New York proposes to crack down on private ownership of capuchin monkeys, arctic foxes, raccoons, skunks and other wildlife
In recent years, our nation has witnessed an epidemic of people acquiring exotic wildlife as pets. Wild animals, including lions, tigers, bears, chimpanzees, monkeys, venomous snakes, alligators and other dangerous species are readily available from breeders and even over the Internet. In private hands, these animals often end up in basements, garages or backyards, where their most basic needs are not met. Not only is this cruel to the animals who are forced to live in unnatural circumstances, but keeping wildlife in such close proximity to humans is a public safety nightmare that often results in tragedy.
In the wake of several high-profile incidents, including Zanesville, Ohio, where a man released his private menagerie of big cats, wolves, bears and primates before committing suicide, and the attack on a Connecticut woman, Charla Nash, by a pet chimpanzee, most U.S. states – including New York – have moved in recent years to ban or severely restrict the ownership of many dangerous wild animals.
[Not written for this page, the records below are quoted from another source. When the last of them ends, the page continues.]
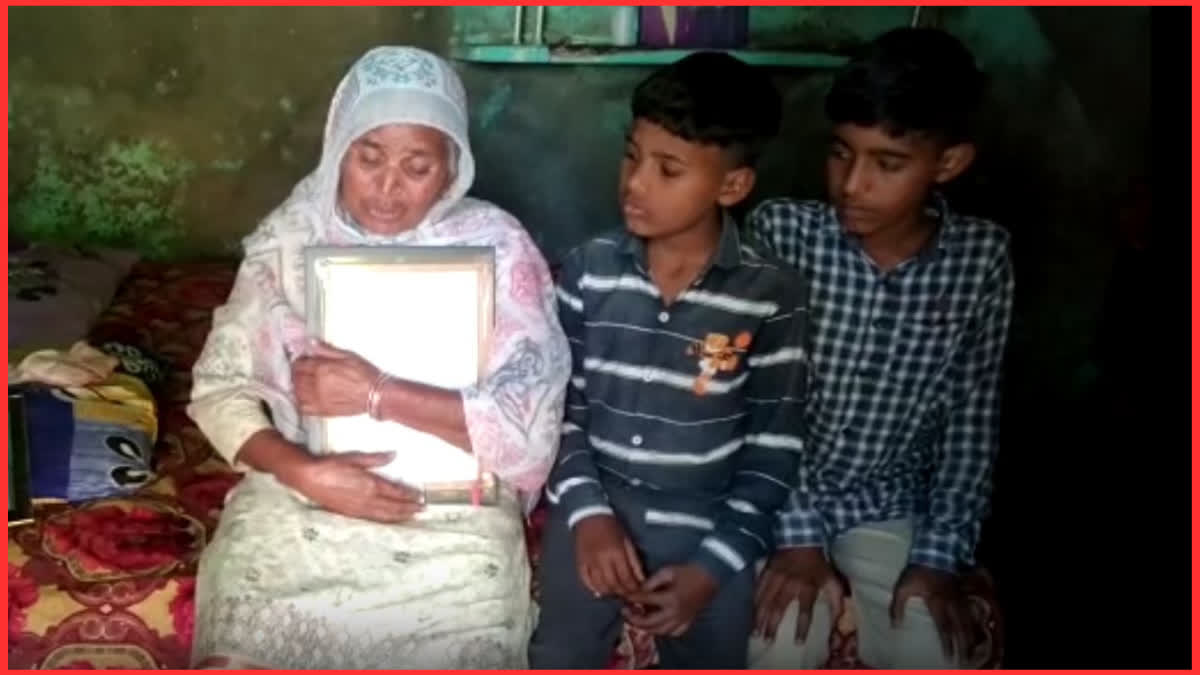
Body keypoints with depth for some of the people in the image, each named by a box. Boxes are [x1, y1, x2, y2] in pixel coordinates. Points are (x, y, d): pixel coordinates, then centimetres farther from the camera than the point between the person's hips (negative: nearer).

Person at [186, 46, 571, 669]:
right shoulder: (290, 237, 0)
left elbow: (531, 424, -12)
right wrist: (304, 472, -16)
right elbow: (220, 389, 2)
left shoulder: (497, 248, -7)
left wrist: (378, 395, -18)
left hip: (454, 506, -1)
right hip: (299, 492, 2)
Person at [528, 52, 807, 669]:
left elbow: (772, 453, -6)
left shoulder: (772, 296, -10)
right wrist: (587, 512, -12)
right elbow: (558, 406, 0)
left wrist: (711, 566, -12)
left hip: (711, 535, -1)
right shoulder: (588, 269, -4)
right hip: (595, 515, 2)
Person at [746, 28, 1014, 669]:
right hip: (777, 493, -1)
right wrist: (795, 534, -18)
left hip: (888, 506, 2)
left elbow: (972, 417, -2)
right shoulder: (781, 231, -14)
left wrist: (942, 555, -8)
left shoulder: (983, 257, -8)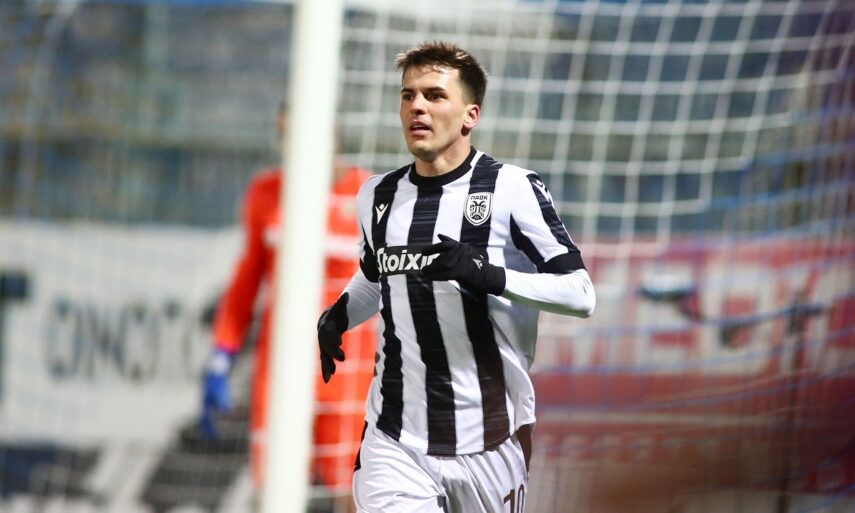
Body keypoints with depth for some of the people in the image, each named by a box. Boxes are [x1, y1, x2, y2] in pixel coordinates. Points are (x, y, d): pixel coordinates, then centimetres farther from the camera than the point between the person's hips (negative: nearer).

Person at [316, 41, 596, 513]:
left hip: (488, 438, -3)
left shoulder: (511, 189, -6)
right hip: (395, 443, 3)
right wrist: (339, 316, 11)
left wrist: (492, 277, -24)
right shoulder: (378, 197, 10)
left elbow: (581, 294, -10)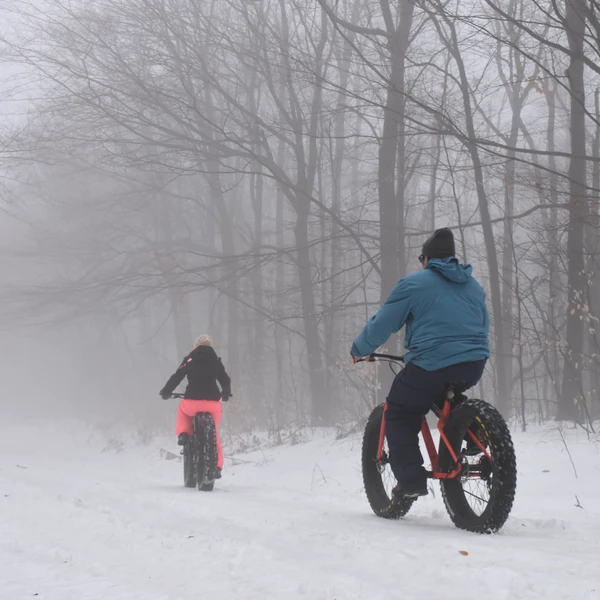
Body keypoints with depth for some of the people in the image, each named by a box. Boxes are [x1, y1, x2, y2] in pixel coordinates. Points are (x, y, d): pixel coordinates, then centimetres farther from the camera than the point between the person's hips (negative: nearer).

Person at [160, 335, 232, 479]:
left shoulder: (189, 360, 8)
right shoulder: (216, 361, 13)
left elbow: (176, 377, 6)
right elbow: (226, 380, 16)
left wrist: (166, 392, 21)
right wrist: (226, 394, 36)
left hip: (192, 402, -1)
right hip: (212, 403, 1)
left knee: (182, 409, 36)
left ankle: (183, 434, 12)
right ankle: (217, 466, 16)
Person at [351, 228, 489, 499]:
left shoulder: (413, 284, 0)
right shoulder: (474, 286, 19)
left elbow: (381, 325, 2)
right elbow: (484, 327, 31)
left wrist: (359, 350, 18)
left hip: (432, 366, -6)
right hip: (474, 365, 6)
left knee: (398, 415, 11)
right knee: (447, 398, 36)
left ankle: (411, 480, 0)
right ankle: (472, 435, 16)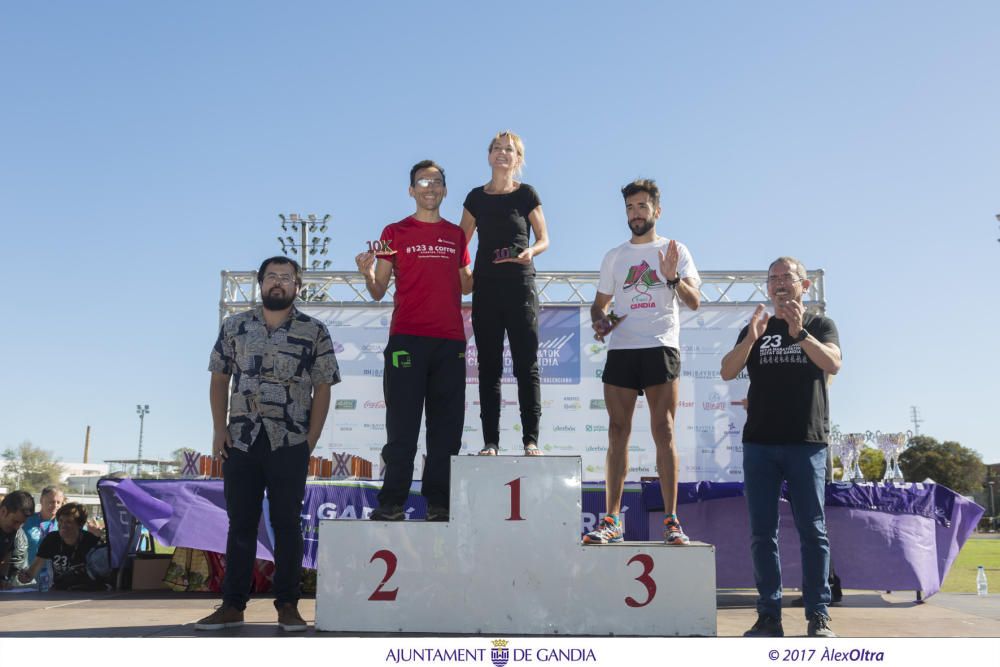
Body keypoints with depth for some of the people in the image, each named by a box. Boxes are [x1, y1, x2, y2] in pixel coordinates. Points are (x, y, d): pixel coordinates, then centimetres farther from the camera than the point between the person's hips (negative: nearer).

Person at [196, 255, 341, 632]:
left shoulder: (314, 332, 2)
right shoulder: (235, 327, 10)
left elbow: (322, 389, 1)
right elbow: (219, 380, 12)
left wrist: (311, 440, -6)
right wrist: (219, 430, 1)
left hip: (290, 444, -2)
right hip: (242, 441, 2)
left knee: (287, 524, 2)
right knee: (240, 523, 6)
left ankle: (287, 605, 10)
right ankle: (232, 605, 13)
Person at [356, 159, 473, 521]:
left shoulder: (456, 235, 17)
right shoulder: (395, 232, 7)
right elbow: (379, 291, 4)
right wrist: (367, 273, -16)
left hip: (450, 341, 3)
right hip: (407, 338, -3)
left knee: (447, 427, 3)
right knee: (402, 426, -4)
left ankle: (439, 501, 8)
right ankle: (392, 502, 2)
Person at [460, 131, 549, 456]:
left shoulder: (526, 194, 4)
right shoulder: (476, 197, 11)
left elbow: (544, 239, 7)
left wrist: (530, 251, -15)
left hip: (520, 284, -2)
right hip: (485, 286, 3)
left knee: (526, 363, -4)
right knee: (489, 365, 1)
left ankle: (531, 439, -2)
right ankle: (490, 441, 3)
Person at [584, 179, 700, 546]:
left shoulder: (675, 250, 10)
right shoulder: (614, 257, 19)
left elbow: (694, 301, 1)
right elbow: (600, 302, 22)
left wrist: (673, 278, -18)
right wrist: (599, 322, -1)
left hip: (661, 348, -3)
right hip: (620, 349, 3)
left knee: (664, 432, -7)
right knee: (617, 432, 1)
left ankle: (671, 520, -3)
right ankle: (612, 519, 4)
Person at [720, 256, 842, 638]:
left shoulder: (820, 325, 10)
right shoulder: (755, 329, 16)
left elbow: (833, 365, -9)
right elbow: (727, 372, 1)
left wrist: (798, 332, -21)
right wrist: (751, 338, -15)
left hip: (806, 441, -2)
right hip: (759, 442, 3)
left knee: (812, 529, -3)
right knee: (762, 532, 2)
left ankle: (818, 615, 3)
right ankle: (769, 615, 7)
This week, in a pioneering move that takes into account that the largest wild animals are not the only ones who suffer in captivity or pose a threat to public safety, the New York State Department of Environmental Conservation has proposed expanding its definition of animals deemed as dangerous to include additional species such as capuchin monkeys, squirrel monkeys, Arctic foxes, Eurasian lynxes, skunks, raccoons and bats, among other animals.
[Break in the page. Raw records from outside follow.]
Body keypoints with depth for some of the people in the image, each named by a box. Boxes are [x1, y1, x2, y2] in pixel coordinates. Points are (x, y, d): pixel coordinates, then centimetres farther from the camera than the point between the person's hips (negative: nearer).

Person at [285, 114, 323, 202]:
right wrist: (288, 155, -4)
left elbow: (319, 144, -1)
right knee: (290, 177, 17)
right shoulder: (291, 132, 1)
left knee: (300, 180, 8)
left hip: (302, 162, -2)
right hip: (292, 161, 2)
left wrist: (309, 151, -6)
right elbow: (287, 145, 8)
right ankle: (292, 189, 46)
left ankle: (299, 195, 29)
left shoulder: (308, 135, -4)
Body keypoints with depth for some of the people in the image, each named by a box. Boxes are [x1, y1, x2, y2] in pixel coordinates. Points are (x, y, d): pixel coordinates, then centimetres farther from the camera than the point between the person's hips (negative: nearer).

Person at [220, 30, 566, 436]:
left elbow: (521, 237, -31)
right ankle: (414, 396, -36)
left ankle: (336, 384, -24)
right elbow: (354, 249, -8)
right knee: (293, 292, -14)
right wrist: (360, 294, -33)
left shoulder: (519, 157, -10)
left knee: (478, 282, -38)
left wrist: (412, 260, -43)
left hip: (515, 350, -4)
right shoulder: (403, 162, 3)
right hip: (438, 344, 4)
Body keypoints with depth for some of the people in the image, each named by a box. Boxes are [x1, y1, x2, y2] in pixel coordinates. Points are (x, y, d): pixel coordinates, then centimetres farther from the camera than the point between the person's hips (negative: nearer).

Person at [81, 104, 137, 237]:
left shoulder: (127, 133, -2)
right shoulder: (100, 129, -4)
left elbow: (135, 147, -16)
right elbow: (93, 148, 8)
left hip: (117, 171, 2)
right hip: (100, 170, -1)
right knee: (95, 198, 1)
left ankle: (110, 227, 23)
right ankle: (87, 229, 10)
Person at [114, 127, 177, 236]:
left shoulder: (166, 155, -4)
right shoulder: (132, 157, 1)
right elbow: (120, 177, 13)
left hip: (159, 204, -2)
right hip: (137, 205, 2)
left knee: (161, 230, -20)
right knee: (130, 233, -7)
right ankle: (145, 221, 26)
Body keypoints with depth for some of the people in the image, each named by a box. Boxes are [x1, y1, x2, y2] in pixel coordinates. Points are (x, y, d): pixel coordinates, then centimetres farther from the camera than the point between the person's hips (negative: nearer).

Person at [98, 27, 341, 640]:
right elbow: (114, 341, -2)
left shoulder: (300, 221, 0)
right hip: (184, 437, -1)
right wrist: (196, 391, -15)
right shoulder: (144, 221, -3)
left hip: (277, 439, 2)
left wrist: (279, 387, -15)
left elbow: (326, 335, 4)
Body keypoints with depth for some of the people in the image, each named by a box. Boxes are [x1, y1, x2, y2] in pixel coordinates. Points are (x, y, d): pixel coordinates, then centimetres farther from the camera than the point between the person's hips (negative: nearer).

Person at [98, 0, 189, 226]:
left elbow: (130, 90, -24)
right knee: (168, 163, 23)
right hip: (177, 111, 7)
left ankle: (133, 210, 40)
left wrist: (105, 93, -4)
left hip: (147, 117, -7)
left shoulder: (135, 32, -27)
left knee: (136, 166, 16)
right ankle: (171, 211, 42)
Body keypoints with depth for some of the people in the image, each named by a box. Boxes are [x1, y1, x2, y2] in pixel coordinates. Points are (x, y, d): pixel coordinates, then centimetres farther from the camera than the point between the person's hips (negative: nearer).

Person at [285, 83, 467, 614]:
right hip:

New York’s action follows a growing number of incidents involving dangerous animals who have posed a risk to public safety and the environment, including:
- An incident in July where authorities removed a five-and-a-half-foot alligator and a caiman crammed in a metal dog cage along with 20 turtles from a living room in the town of Wappingers Falls
- An individual who had to be airlifted to a hospital after being bitten by one of the approximately 150 vipers illegally in his possession
- A nine-foot anaconda who escaped from a van in Suffolk County
- Agency seizures of more than 20 dangerous animals including vipers, cobras, rattlesnakes, anacondas, alligators, and caimans in Madison County
Public health is also a serious concern because many wild animal species may be carriers of serious zoonotic diseases. The National Association of State Public Health Veterinarians warns that direct public contact with dangerous animals, such as nonhuman primates and certain carnivores, should be completely prohibited.
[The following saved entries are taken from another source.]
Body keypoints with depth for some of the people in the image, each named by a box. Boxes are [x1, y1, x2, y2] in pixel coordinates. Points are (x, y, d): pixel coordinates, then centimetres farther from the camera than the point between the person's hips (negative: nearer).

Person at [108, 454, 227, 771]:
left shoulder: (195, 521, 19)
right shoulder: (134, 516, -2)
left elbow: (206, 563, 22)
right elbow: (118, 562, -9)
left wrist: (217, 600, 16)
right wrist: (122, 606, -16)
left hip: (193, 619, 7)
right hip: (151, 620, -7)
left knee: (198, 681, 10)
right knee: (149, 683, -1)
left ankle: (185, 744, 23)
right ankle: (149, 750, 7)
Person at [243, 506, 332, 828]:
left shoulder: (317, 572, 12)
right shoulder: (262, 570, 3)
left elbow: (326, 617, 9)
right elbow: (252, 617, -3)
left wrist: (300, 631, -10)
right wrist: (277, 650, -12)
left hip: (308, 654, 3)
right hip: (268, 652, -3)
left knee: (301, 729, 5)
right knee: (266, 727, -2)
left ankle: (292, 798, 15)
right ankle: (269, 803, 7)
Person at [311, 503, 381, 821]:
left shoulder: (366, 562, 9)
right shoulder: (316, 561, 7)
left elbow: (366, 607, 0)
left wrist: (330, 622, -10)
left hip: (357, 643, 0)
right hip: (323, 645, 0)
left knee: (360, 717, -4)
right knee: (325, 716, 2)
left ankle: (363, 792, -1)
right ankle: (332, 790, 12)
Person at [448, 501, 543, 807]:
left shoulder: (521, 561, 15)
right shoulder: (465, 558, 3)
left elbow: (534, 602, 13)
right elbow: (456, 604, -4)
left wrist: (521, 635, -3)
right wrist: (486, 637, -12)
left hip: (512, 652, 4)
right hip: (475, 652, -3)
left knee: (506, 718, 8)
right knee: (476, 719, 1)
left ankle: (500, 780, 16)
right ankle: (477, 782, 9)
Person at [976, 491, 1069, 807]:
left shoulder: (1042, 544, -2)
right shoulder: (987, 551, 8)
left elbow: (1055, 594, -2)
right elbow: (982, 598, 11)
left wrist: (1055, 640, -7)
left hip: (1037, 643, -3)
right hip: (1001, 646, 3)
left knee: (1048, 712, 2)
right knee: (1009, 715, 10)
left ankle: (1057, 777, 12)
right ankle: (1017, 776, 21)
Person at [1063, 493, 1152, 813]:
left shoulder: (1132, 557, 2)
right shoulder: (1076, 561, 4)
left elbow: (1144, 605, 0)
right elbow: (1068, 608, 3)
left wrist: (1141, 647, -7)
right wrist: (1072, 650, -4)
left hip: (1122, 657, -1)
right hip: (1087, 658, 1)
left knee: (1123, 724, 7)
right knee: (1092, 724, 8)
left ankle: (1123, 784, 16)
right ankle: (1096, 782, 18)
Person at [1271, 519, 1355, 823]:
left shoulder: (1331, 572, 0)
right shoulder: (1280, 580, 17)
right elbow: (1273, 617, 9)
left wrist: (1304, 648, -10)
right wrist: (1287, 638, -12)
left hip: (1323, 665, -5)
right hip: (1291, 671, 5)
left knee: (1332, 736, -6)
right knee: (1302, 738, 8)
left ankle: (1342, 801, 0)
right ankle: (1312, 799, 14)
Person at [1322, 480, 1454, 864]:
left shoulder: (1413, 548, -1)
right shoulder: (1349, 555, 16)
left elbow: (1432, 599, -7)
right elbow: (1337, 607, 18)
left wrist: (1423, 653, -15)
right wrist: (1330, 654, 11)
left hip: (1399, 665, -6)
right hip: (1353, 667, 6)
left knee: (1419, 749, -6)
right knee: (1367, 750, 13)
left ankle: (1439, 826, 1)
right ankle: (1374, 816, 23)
We applaud the New York State Department of Environmental Conservation for taking this step to expand the restrictions on wild animals as pets, and we hope it will encourage other states to follow suit. Primates and foxes are no better suited to living in homes than a tiger is, and no one needs to keep one as a pet. The agency recently opened public comment for these proposed rule changes, so if you live in New York, please write in and let them know you support expanding the restrictions on the private ownership of dangerous wild animals.